Deutliche Pluspunkte fährt dagegen die sehr feinfühlig zu Wer­ke gehende, in alle Himmelsrichtungen frei schwenkbare Dampf­lanze ein. Diese besitzt selbst für große Mengen Milch ge­nug Bumms, macht durch die satt einrastenden Kippventile ein­fach Spaß und produziert ohne große Expertise zuverlässig tollen Mikroschaum. So soll das sein!
Elektra Sixties Deliziosa T1 produziert Michschaum für Latte art

Resümee
Die Sixties Deliziosa T1 ist beileibe kein Allerweltsgerät, sondern weitaus mehr: Ob nun als repräsentative Zierde für jede Chef­­etage und Kanzlei, als ultimativer Luxus-Siebträger für zu Hau­se oder als Wertanlage mit hohem Nutzwert – in punc­to Stil­bewusstsein macht einer Elektra so leicht keiner was vor. Dass man mit ihr darüber hinaus natürlich auch her­vor­ra­gen­den Caffè zaubern kann, versteht sich von selbst. Sieht man von ein paar kleinen Ungereimtheiten ab (thermische In­sta­bi­li­tät mit Hang zur Überhitzung, frustrierend kom­plizierte Elek­tronik), die in dieser Liga eigentlich nicht sein müssten, gibt es abgesehen vom üppigen Preis wenig zu meckern.

Für die Elektra Sixties Deliziosa T1 spricht:

Ausgelegt für hohe Bezugszahl, Milchschäumen gelingt absolut mühelos, erstklassige Espressoqualität (sofern korrekt eingestellt), kompromisslose Verarbeitung, viel Platz für Tassen, zeitlos schönes Design

Steckbrief

»Maße: (Breite/Höhe/Tiefe in cm)33,4 x 44,0 x 50,0

»Gewicht: 35 kg

»Leistung: 2.200 Watt

»Kessel: 6 Liter

Features

»Zweikreissystem (Thermosyphon)

»großer Kupferkessel mit elektronischer Wasserstandskontrolle

»Rotationspumpe mit vibrationssicherer Befestigung (Super Silent System)

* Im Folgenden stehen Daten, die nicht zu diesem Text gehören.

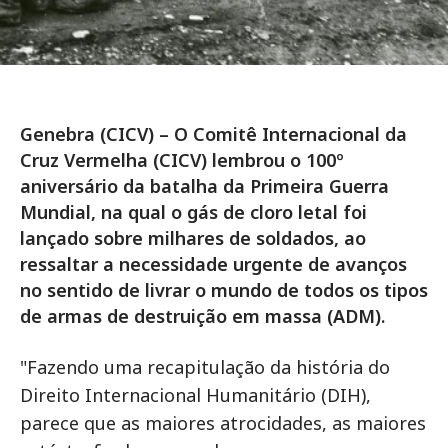
Genebra (CICV) – O Comitê Internacional da
Cruz Vermelha (CICV) lembrou o 100º
aniversário da batalha da Primeira Guerra
Mundial, na qual o gás de cloro letal foi
lançado sobre milhares de soldados, ao
ressaltar a necessidade urgente de avanços
no sentido de livrar o mundo de todos os tipos
de armas de destruição em massa (ADM).
"Fazendo uma recapitulação da história do
Direito Internacional Humanitário (DIH),
parece que as maiores atrocidades, as maiores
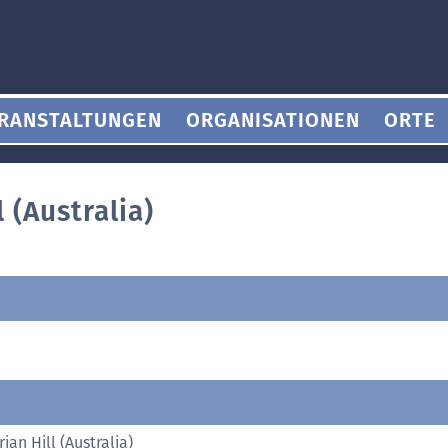
RANSTALTUNGEN
ORGANISATIONEN
ORTE
 (Australia)
an Hill (Australia)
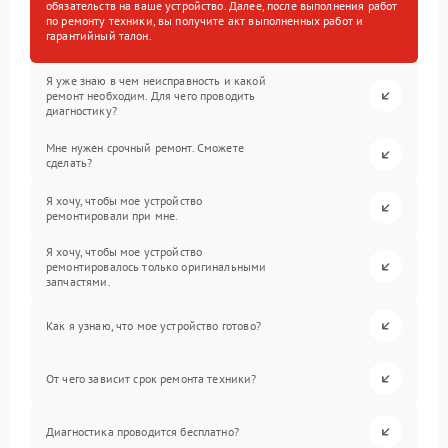
обязательств на ваше устройство. Далее, после выполнения работ
по ремонту техники, вы получите акт выполненных работ и
гарантийный талон.
Я уже знаю в чем неисправность и какой
ремонт необходим. Для чего проводить
диагностику?
Мне нужен срочный ремонт. Сможете
сделать?
Я хочу, чтобы мое устройство
ремонтировали при мне.
Я хочу, чтобы мое устройство
ремонтировалось только оригинальными
запчастями.
Как я узнаю, что мое устройство готово?
От чего зависит срок ремонта техники?
Диагностика проводится бесплатно?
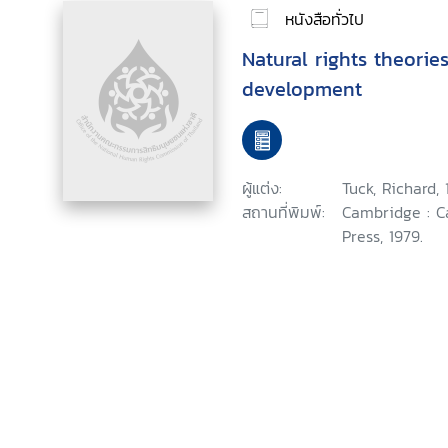
หนังสือทั่วไป
Natural rights theories
development
ผู้แต่ง:
Tuck, Richard,
สถานที่พิมพ์:
Cambridge : C
Press, 1979.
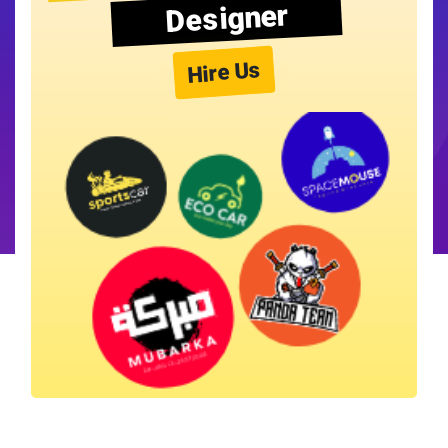
Designer
Hire Us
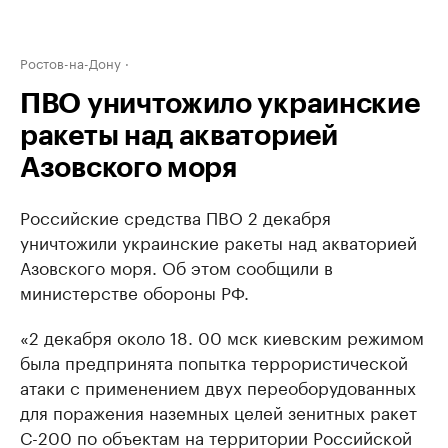
Ростов-на-Дону
ПВО уничтожило украинские
ракеты над акваторией
Азовского моря
Российские средства ПВО 2 декабря
уничтожили украинские ракеты над акваторией
Азовского моря. Об этом сообщили в
министерстве обороны РФ.
«2 декабря около 18. 00 мск киевским режимом
была предпринята попытка террористической
атаки с применением двух переоборудованных
для поражения наземных целей зенитных ракет
С-200 по объектам на территории Российской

»Doppelmanometer für Kessel- und Brühdruck

»einfach handhab- und arretierbare Kippventile für Dampf und Heißwasser

»Dosierelektronik mit sechs frei belegbaren Tasten

»Festwasseranschluss

2 comments
  1. Zuerst einmal Vielen Dank für diesen ausführlichen und informativen Test. Lediglich die Beurteilung kann ich nicht ganz nachvollziehen. Dar starke Hang zum Überhitzen stellt für mich doch einen erheblichen Nachteil dar, da mag die Verarbeitungqualität noch so toll sein (wenn man mal von dem Lapsus mit der Auffangschale absieht). Der hohe Energieverbrauch ist ebenfalls nicht mehr zeitgemäß. Beide Kritikpunkte sind m. E. die Folge einer mittlerweile veralteten Technik. Für den gleichen Preis bekommt man auch hochwertige Dual-Boiler-Maschinen (z. B. Dallacorte Super Mini), die sich technisch auf dem neuesten Stand befinden und das Überhitzungsproblem nicht haben. Und wer neben moderner Technik den ultimativen Look und die ultimative Verarbeitungsqualität sucht, legt noch 2000 € drauf und kauft sich gleich die Speedster von Kees van der Westen. Das nenne ich dann wirklich eine Geldanlage.